Merz: Dann bekommen wir weitere erhebliche gesellschaftliche Konflikte, weil die Unterbringungsmöglichkeiten fehlen, von Wohnraum ganz zu schweigen, weil die Schulen die Kinder nicht mehr aufnehmen können und weil die gesellschaftlichen Konflikte noch weiter zunehmen. Ein größeres Geschenk könnte die Ampel der AfD gar nicht machen. Die Grünen müssen endlich ihren Widerstand gegen weitere sichere Herkunftsländer, gegen die Bezahlkarte und gegen strengere Abschieberegeln aufgeben.
Die Ampel scheint mit den Nerven am Ende.
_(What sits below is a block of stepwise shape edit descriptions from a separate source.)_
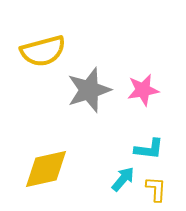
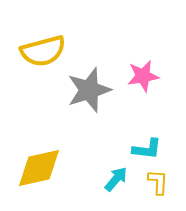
pink star: moved 14 px up
cyan L-shape: moved 2 px left
yellow diamond: moved 7 px left, 1 px up
cyan arrow: moved 7 px left
yellow L-shape: moved 2 px right, 7 px up
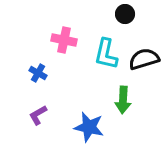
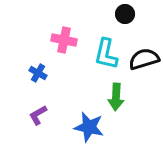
green arrow: moved 7 px left, 3 px up
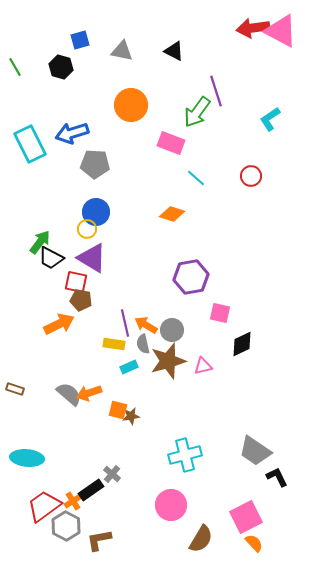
Sollte sie vorzeitig auseinanderbrechen – wann könnte es nach Ihrer Meinung denn Neuwahlen geben?
Merz: Wenn die Bundesregierung vorzeitig scheitert und es tatsächlich Neuwahlen gibt, bietet sich als Termin der 22. September dieses Jahres an. Die Sommerferien wären dann überall vorbei, und mit der Landtagswahl in Brandenburg ist der Tag bereits ein Wahlsonntag.
Glauben Sie, dass es wirklich so kommen wird?
Merz: Die FDP weiß: Wenn sie in der Koalition bleibt, fliegt sie bei der nächsten Bundestagswahl wieder aus dem Parlament. Sie wird nach meiner Einschätzung daher nicht als Teil der Ampel in den Wahlkampf gehen wollen. Sie würde sich damit dem Verdacht aussetzen, dass sie in dieser Koalition weitermachen will. Die Frage ist nur, wann die Liberalen gehen und aus welchem Anlass. Das Volk liebt den Verrat, aber nicht den Verräter.